Torch Tutorial (Alex Wiltschko, Twitter)

The guest

Alex Wiltschko — Machine learning engineer at Twitter, developer of the torch-autograd package; gives this deep learning school tutorial on the Torch ecosystem.

The gist

This is a technical lecture on the Torch deep learning ecosystem and the Lua language it is built on. The first half covers practical fundamentals: tensors as views into memory, GPU computation, and the NN, optim, and Autograd packages for building and training neural networks. The second half dives into automatic differentiation, explaining why reverse-mode (backpropagation) beats forward-mode for neural nets, and how Autograd traces program execution just-in-time to compute gradients through control flow, loops, and recursion. Wiltschko then situates Torch among other libraries (TensorFlow, Theano, Keras, Caffe, Chainer) by granularity and graph-construction strategy, and closes with ideas the field could import from older AD communities like weather modeling.

________________________________________

◆ **WHAT YOU NEED TO DO**
a) Print everything from "Alex Wiltschko —" down to "the Torch ecosystem." in the Torch tutorial summary, with no changes.
b) According to the Torch tutorial summary, which mode of automatic differentiation beats forward-mode for neural nets?
c) Name every library that the Torch tutorial summary says Wiltschko compares Torch against.

________________________________________

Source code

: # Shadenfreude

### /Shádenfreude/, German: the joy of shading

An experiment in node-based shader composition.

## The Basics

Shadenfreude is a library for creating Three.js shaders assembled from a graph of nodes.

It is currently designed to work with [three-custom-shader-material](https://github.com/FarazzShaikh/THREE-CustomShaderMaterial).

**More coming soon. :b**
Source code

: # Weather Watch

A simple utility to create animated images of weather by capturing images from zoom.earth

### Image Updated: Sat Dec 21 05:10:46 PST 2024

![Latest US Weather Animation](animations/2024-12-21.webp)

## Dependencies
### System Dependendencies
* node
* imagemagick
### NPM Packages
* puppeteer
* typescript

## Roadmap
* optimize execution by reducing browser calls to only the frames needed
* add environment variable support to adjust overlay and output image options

________________________________________

◆ **EXPECTED OUTPUTS**
a)
Alex Wiltschko — Machine learning engineer at Twitter, developer of the torch-autograd package; gives this deep learning school tutorial on the Torch ecosystem.

b) Reverse-mode (backpropagation).

c) TensorFlow, Theano, Keras, Caffe, Chainer